The KPMG Women’s PGA Championship has become just that. Special. Through the event’s transformation, it has become a catalyst for change for women both on and off the golf course.

First, that change came with money. In 2015, the Championship had a purse of $3.5 million dollars, which at the time was one of the highest on the LPGA Tour. In September, the women will compete for $4.3 million dollars, which is nearly half a million dollars more than the year before and the largest purse increase on Tour in 2020.

Second, was the venues. The Championship put a premium to staging their event at the best courses, not just in the women’s game, but in all of golf. Since 2016, the Championship has been staged at Sahalee Country Club, Olympia Fields Country Club, Kemper Lakes Golf Club, Hazeltine National Golf Club, and in 2020 will be held at Aronimink Golf Club. Before KPMG, the LPGA and PGA of America joined forces, none of these courses had hosted a women’s major.

Third, was business. The KPMG Women’s PGA Championship sought to find a way to empower women to continue their climb towards the C-Suite, which at the time was occupied by less than 20 percent women. They saw the week of the Championship as an opportunity to unite women in business with those in the sporting world by hosting the Women’s Leadership Summit on-site at the golf course. The Summit has featured the who’s who in sport, like Olympic gold medalists Lindsey Vonn and Michelle Kwan, as well as those in business, like Target Chairman and CEO, Brian Cornell, and former U.S. Secretary of State, Condoleeza Rice. With the success of the KPMG Women’s Leadership Summit, more than a dozen LPGA Tour stops followed suit and implemented their own empowerment events.
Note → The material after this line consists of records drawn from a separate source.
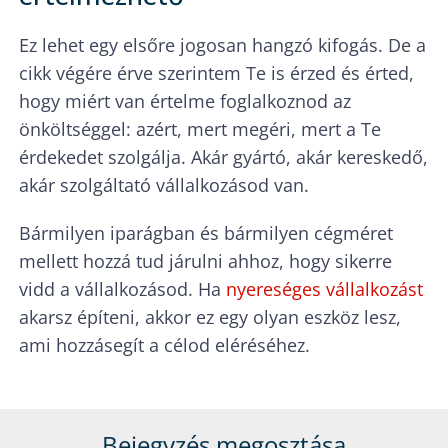
Ez lehet egy elsőre jogosan hangzó kifogás. De a
cikk végére érve szerintem Te is érzed és érted,
hogy miért van értelme foglalkoznod az
önköltséggel: azért, mert megéri, mert a Te
érdekedet szolgálja. Akár gyártó, akár kereskedő,
akár szolgáltató vállalkozásod van.
Bármilyen iparágban és bármilyen cégméret
mellett hozzá tud járulni ahhoz, hogy sikerre
vidd a vállalkozásod. Ha
nyereséges vállalkozást
akarsz építeni, akkor ez egy olyan eszköz lesz,
ami hozzásegít a célod eléréséhez.
Bejegyzés megosztása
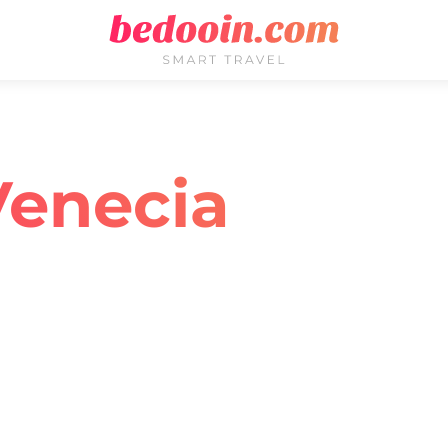
Venecia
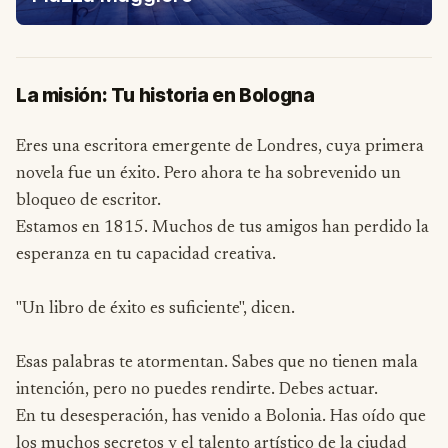
La misión: Tu historia en Bologna
Eres una escritora emergente de Londres, cuya primera
novela fue un éxito. Pero ahora te ha sobrevenido un
bloqueo de escritor.
Estamos en 1815. Muchos de tus amigos han perdido la
esperanza en tu capacidad creativa.
"Un libro de éxito es suficiente", dicen.
Esas palabras te atormentan. Sabes que no tienen mala
intención, pero no puedes rendirte. Debes actuar.
En tu desesperación, has venido a Bolonia. Has oído que
los muchos secretos y el talento artístico de la ciudad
“That’s exactly what we hoped would happen, that we would encourage this more and more,” Doughtie said about inspiring the growth of the women’s events. “We’ve had close to 50 percent of our past participants be promoted and many of those into the C-suite, so we feel really proud about that.”

Finally, Doughtie and the team at KPMG discovered a way to use the Championship to not only empower the leaders of today but the next generation, too. The Future Leaders Program provides scholarships to young women in low income communities to help them attend college and provide them with leadership programming as well. The program is funded directly through proceeds generated by the KPMG Women’s PGA Championship. In 2020, Doughtie participated in a virtual graduation celebration with the first inaugural class to graduate through the program.
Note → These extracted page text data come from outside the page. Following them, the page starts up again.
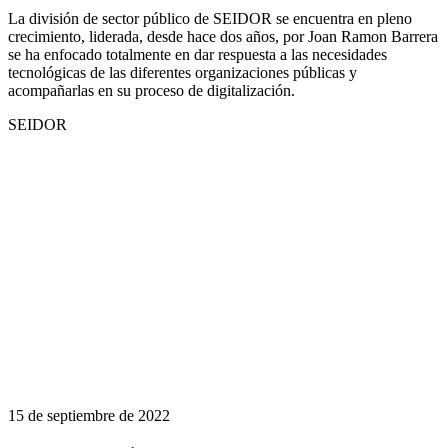
La división de sector público de SEIDOR se encuentra en pleno
crecimiento, liderada, desde hace dos años, por Joan Ramon Barrera
se ha enfocado totalmente en dar respuesta a las necesidades
tecnológicas de las diferentes organizaciones públicas y
acompañarlas en su proceso de digitalización.
SEIDOR
15 de septiembre de 2022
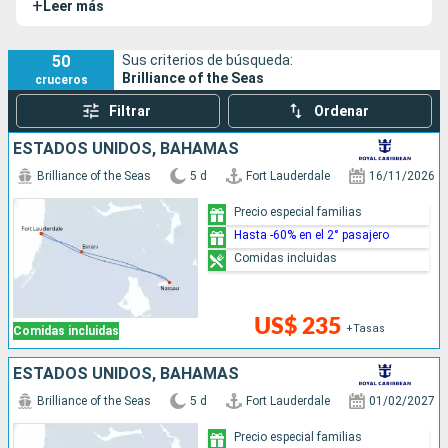
+
Leer más
famoso por sus amplios espacios abiertos y su
elegantemente aerodinámico casco.
50
Sus criterios de búsqueda:
Brilliance of the Seas
cruceros
Filtrar
Ordenar
ESTADOS UNIDOS, BAHAMAS
Brilliance of the Seas
5 d
Fort Lauderdale
16/11/2026
Precio especial familias
Hasta -60% en el 2° pasajero
Comidas incluidas
US$ 235
+Tasas
Comidas incluidas
ESTADOS UNIDOS, BAHAMAS
Brilliance of the Seas
5 d
Fort Lauderdale
01/02/2027
Precio especial familias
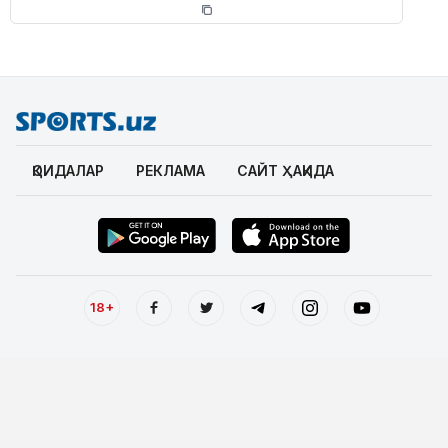
ҚОИДАЛАР
РЕКЛАМА
САЙТ ҲАҚИДА
18+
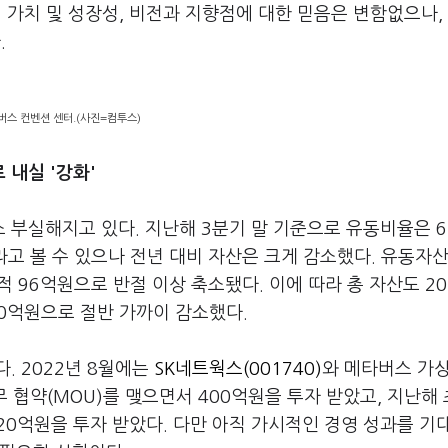
 가치 및 성장성, 비전과 지향점에 대한 믿음은 변함없으나,
.
버스 컨벤션 센터.(사진=컴투스)
 내실 '강화'
 부실해지고 있다. 지난해 3분기 말 기준으로 유동비율은 6
 볼 수 있으나 전년 대비 자산은 크게 감소했다. 유동자산
누적 96억원으로 반절 이상 축소됐다. 이에 따라 총 자산도 20
120억원으로 절반 가까이 감소했다.
. 2022년 8월에는
SK네트웍스(001740)
와 메타버스 가상
 협약(MOU)를 맺으면서 400억원을 투자 받았고, 지난해
20억원을 투자 받았다. 다만 아직 가시적인 경영 성과를 기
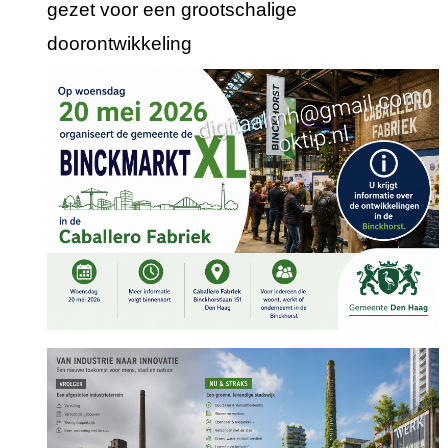
gezet voor een grootschalige
doorontwikkeling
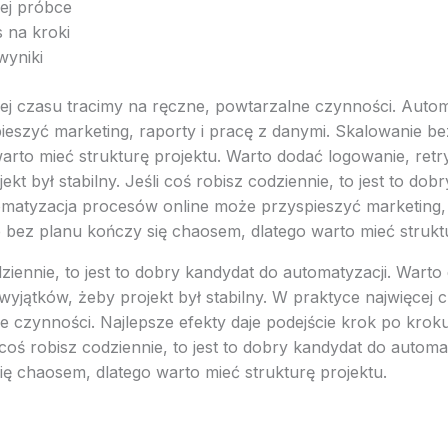
łej próbce
 na kroki
 wyniki
ej czasu tracimy na ręczne, powtarzalne czynności. Auto
ieszyć marketing, raporty i pracę z danymi. Skalowanie be
arto mieć strukturę projektu. Warto dodać logowanie, retr
kt był stabilny. Jeśli coś robisz codziennie, to jest to dob
omatyzacja procesów online może przyspieszyć marketing, 
 bez planu kończy się chaosem, dlatego warto mieć struktu
dziennie, to jest to dobry kandydat do automatyzacji. Wart
wyjątków, żeby projekt był stabilny. W praktyce najwięcej 
 czynności. Najlepsze efekty daje podejście krok po kroku
 coś robisz codziennie, to jest to dobry kandydat do automa
ię chaosem, dlatego warto mieć strukturę projektu.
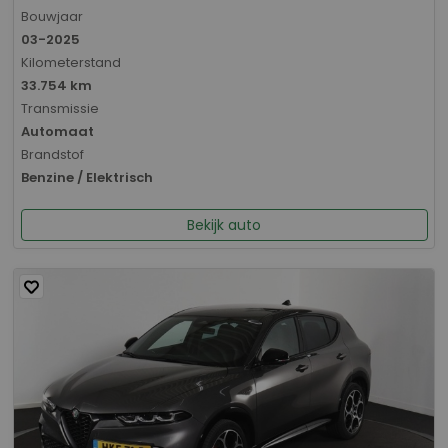
Bouwjaar
03-2025
Kilometerstand
33.754 km
Transmissie
Automaat
Brandstof
Benzine / Elektrisch
Bekijk auto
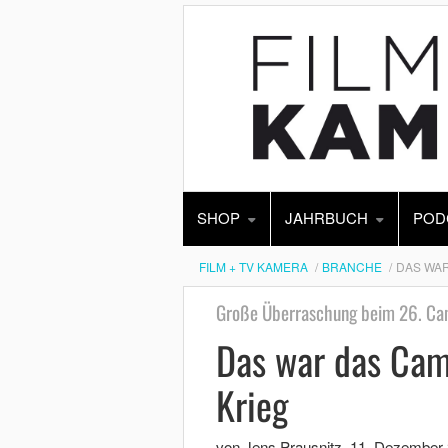
SHOP
JAHRBUCH
POD
FILM + TV KAMERA
BRANCHE
DAS WAR
Große Überraschung beim 26. Cam
Das war das Cam
Krieg
von Jens Prausnitz
,
11. Dezember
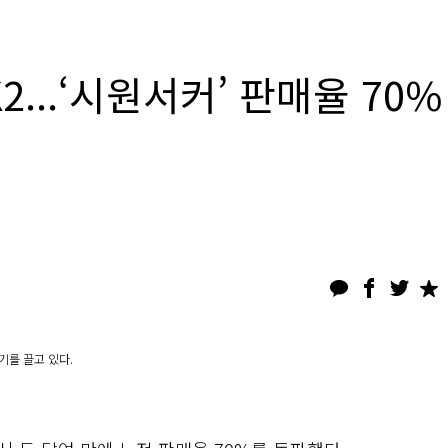
...‘시원서커’ 판매율 70%
기를 끌고 있다.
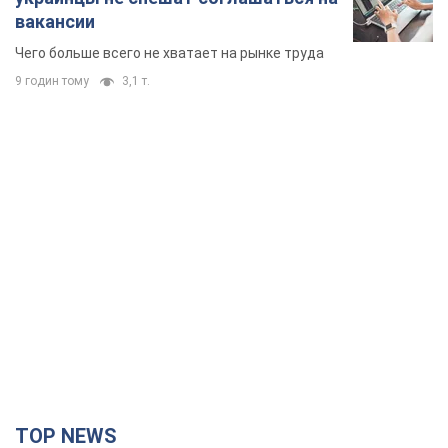
вакансии
Чего больше всего не хватает на рынке труда
9 годин тому
3,1 т.
TOP NEWS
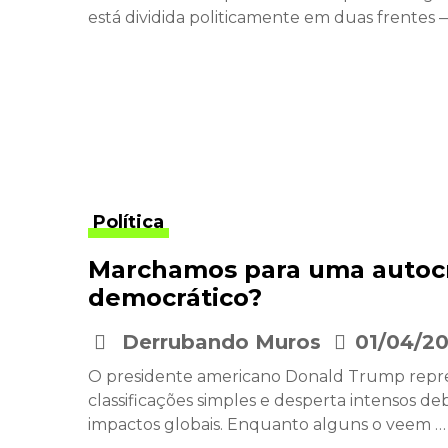
está dividida politicamente em duas frentes —
Política
Marchamos para uma autocr
democrático?
Derrubando Muros
01/04/2
•
O presidente americano Donald Trump repre
classificações simples e desperta intensos d
impactos globais. Enquanto alguns o veem …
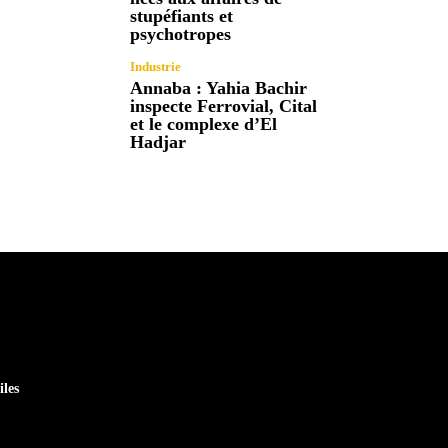
stupéfiants et
psychotropes
Industrie
Annaba : Yahia Bachir
inspecte Ferrovial, Cital
et le complexe d’El
Hadjar
iles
To say the partnership between KPMG, the LPGA and the PGA of America has been a success would be an understatement. The transformation of the Championship has been one that has spilled over to create lasting benefits for women and inspired countless other Tour events to do the same.
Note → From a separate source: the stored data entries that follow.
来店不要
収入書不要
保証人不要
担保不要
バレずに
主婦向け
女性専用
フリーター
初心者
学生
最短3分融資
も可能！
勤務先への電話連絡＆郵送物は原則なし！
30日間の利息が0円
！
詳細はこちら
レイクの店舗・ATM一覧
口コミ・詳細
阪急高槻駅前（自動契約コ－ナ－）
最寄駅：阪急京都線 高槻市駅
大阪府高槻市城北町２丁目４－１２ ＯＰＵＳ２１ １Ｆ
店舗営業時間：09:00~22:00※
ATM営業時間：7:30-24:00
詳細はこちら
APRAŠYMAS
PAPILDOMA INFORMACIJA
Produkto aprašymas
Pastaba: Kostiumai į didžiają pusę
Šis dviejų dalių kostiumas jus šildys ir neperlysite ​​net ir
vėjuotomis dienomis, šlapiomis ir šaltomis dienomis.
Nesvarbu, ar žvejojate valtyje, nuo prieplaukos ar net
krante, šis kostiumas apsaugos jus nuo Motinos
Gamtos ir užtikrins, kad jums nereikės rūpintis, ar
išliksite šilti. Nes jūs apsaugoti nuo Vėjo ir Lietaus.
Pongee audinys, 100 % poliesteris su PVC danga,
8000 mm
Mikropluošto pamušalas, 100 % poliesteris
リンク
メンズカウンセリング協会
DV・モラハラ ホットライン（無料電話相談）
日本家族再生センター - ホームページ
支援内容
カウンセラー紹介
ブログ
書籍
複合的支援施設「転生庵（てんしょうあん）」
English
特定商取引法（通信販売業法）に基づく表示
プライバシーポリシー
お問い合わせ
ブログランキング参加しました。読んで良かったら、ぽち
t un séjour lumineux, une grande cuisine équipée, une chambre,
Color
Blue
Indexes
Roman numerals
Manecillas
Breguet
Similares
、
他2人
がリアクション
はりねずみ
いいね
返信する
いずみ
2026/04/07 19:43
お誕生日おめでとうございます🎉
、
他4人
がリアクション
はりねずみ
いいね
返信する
“My hope is we keep that momentum going,” Doughtie said as she steps away from KPMG, “keep growing the game of golf, not only for women, but the important work of women’s leadership, as well as these future generations coming behind us.”

Doughtie, like so many golfers, has been bit by the bug. She’s developed a real love of the game, and since that first pro-am experience alongside Wie in 2015, she’s learned not to be intimidated. It’s a lesson she’s shared with other women too, a lesson in life both on and off the golf course.

“Because it’s so hard, it just kind of hooks you,” Doughtie said. “You just want to go after it and keep trying and trying, and so I’ve really found a passion for it myself where I’m determined that one of these days, I’m going to put a good round together.”